Ralph Izzo, head of CEWD and chairman, president and CEO of New Jersey-based PSEG, says that the timing of the collaboration is good. "With older workers retiring and utility work demands multiplying exponentially, opportunities for careers within the energy industry are expanding," Izzo said.

Izzo said impending retirements among high-impact workers - including engineers, line workers, plant operators and technicians - are going to place a premium on skilled workers like those in the reserves and those returning from military service overseas. He said new jobs also will be created by expected infrastructure improvements and increasing utilization of energy efficiency programs, development of greater renewable energy resources such as wind and solar, and the advent of the "smart grid" -- whereby the nation's electricity system becomes increasingly automated and computerized.
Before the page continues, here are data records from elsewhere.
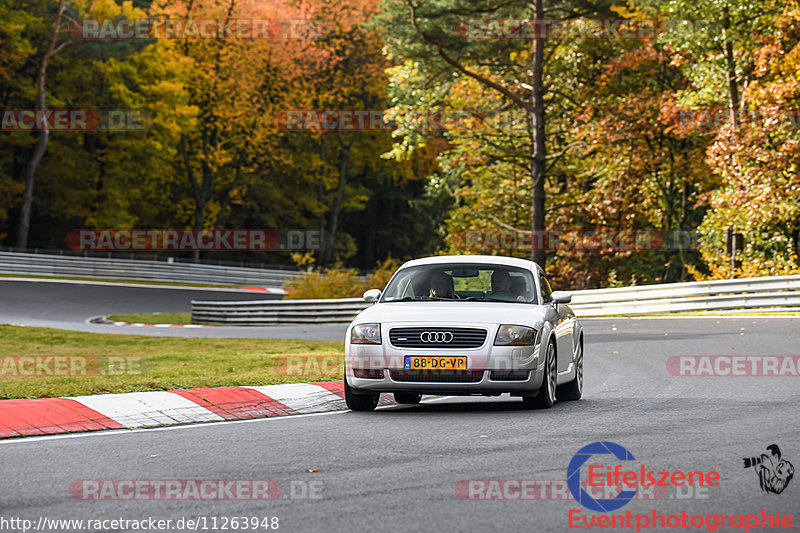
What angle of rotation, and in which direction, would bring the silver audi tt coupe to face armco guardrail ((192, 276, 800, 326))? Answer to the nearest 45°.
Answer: approximately 180°

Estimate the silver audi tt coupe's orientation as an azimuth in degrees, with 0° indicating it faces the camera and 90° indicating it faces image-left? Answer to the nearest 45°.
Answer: approximately 0°
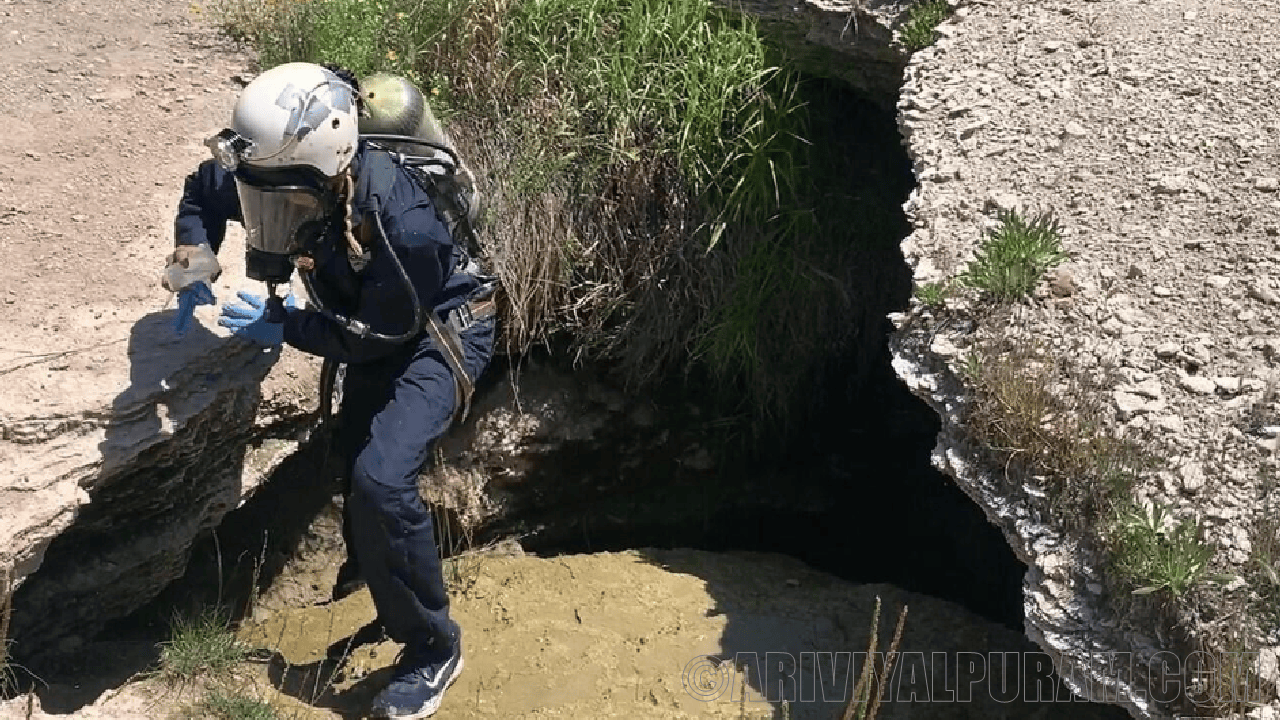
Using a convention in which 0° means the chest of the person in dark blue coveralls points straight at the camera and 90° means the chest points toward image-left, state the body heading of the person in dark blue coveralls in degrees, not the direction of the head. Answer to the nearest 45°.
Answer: approximately 45°

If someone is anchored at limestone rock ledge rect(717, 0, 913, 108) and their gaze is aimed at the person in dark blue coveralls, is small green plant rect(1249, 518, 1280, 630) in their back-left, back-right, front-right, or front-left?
front-left

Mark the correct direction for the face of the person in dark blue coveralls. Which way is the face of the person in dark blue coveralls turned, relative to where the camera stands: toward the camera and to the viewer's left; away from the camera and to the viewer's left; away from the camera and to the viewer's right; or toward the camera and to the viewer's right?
toward the camera and to the viewer's left

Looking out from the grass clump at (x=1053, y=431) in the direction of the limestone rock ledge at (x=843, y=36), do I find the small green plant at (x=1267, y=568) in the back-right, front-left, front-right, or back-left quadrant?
back-right

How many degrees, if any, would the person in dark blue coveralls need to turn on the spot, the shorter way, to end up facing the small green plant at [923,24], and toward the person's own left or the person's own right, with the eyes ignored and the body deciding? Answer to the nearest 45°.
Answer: approximately 180°

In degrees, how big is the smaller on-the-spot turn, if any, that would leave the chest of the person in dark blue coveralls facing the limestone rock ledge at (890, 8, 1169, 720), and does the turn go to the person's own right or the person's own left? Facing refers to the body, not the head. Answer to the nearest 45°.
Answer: approximately 135° to the person's own left

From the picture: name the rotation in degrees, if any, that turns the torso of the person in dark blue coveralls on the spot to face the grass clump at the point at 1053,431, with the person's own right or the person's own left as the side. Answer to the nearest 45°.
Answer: approximately 135° to the person's own left
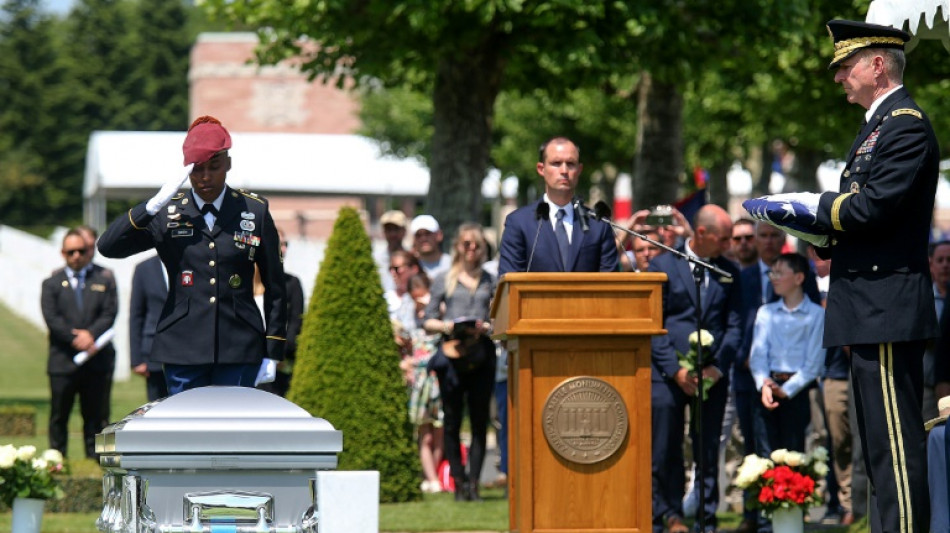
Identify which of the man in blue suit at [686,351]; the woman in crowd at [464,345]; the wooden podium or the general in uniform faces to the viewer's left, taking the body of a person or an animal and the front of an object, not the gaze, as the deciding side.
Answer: the general in uniform

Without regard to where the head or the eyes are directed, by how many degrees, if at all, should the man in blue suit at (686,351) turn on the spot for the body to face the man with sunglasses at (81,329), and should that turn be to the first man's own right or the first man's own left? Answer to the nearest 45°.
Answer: approximately 135° to the first man's own right

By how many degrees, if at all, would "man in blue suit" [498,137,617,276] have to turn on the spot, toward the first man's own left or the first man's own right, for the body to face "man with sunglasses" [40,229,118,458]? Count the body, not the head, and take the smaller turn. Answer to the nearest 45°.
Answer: approximately 135° to the first man's own right

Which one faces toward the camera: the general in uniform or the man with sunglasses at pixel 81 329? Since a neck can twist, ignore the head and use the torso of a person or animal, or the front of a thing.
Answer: the man with sunglasses

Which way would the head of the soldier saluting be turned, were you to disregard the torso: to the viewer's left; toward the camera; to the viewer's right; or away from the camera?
toward the camera

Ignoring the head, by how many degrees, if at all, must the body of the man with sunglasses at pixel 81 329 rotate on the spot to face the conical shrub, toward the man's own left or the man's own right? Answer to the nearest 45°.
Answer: approximately 45° to the man's own left

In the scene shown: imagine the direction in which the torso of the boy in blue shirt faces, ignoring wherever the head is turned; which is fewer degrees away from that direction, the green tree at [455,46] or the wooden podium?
the wooden podium

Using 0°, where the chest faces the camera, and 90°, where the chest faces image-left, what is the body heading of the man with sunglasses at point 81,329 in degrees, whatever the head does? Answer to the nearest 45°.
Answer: approximately 0°

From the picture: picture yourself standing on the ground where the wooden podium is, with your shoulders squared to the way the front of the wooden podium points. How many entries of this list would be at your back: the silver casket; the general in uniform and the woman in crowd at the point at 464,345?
1

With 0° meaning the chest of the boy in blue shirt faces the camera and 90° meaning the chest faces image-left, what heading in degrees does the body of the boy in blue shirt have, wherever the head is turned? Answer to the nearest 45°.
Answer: approximately 45°

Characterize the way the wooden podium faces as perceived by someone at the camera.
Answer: facing the viewer

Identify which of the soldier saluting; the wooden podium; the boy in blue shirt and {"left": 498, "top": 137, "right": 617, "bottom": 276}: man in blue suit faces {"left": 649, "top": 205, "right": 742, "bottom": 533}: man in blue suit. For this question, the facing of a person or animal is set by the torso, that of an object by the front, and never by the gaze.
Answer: the boy in blue shirt

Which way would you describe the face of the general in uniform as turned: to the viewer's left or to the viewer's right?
to the viewer's left

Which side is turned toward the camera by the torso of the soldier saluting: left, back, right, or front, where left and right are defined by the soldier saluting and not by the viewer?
front

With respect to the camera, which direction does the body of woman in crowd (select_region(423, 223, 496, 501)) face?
toward the camera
"We must have skilled workers for those jobs, and we know that military careers produce skilled workers," Izzo said.

Lt. Gen. Jack C. Stultz, chief, Army Reserve and commanding general, U.S. Army Reserve Command, said, "Even in the current economic situation we still have a lot of employers out there that are calling us every day. What employers are telling us is when they hire a Reserve Soldier, they don't just get an employee, they get somebody that has a great work ethic, that has integrity, that has loyalty, that has dedication, and the productivity goes up. So it's a win-win situation for both of us now."

Through its Employer Partnership Initiative, the Army Reserve has been working to facilitate strategic and mutually beneficial relationships with employers and associations. Reserve members are well trained in a variety of skills critical to maintaining not only the strength and agility of the United States Army, but also the many industries and public agencies that form the backbone of the American economy.